[Opening Supplied entries section]
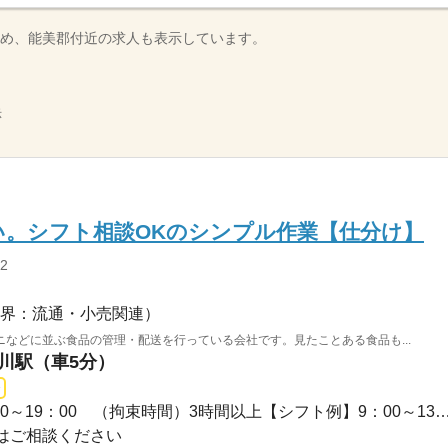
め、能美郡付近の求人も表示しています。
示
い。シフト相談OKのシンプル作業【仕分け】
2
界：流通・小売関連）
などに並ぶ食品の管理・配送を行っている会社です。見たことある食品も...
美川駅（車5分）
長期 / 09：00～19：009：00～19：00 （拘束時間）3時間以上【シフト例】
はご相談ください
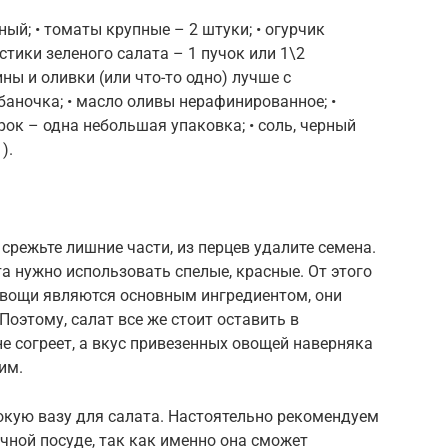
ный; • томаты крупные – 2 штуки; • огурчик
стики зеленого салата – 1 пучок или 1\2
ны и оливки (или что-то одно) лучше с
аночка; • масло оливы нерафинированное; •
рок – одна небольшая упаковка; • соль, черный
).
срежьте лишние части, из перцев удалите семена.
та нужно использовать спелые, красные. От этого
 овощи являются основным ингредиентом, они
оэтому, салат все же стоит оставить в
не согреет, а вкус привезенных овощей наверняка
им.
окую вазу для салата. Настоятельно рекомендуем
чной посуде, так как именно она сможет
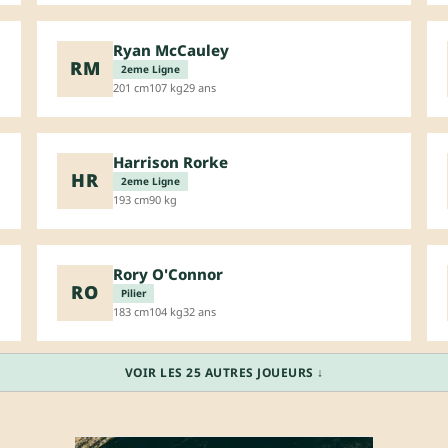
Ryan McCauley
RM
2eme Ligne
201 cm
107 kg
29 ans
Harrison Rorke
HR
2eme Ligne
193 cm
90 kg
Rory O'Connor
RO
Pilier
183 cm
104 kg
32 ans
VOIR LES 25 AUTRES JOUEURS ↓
[Closing Supplied entries section]
Return every line of text in the data above verbatim, leaving out the pictures.

め、能美郡付近の求人も表示しています。
示
い。シフト相談OKのシンプル作業【仕分け】
2
界：流通・小売関連）
などに並ぶ食品の管理・配送を行っている会社です。見たことある食品も...
美川駅（車5分）
長期 / 09：00～19：009：00～19：00 （拘束時間）3時間以上【シフト例】
はご相談ください
ный; • томаты крупные – 2 штуки; • огурчик
стики зеленого салата – 1 пучок или 1\2
ны и оливки (или что-то одно) лучше с
аночка; • масло оливы нерафинированное; •
рок – одна небольшая упаковка; • соль, черный
).
срежьте лишние части, из перцев удалите семена.
та нужно использовать спелые, красные. От этого
 овощи являются основным ингредиентом, они
оэтому, салат все же стоит оставить в
не согреет, а вкус привезенных овощей наверняка
им.
окую вазу для салата. Настоятельно рекомендуем
чной посуде, так как именно она сможет
Ryan McCauley
RM
2eme Ligne
201 cm
107 kg
29 ans
Harrison Rorke
HR
2eme Ligne
193 cm
90 kg
Rory O'Connor
RO
Pilier
183 cm
104 kg
32 ans
VOIR LES 25 AUTRES JOUEURS ↓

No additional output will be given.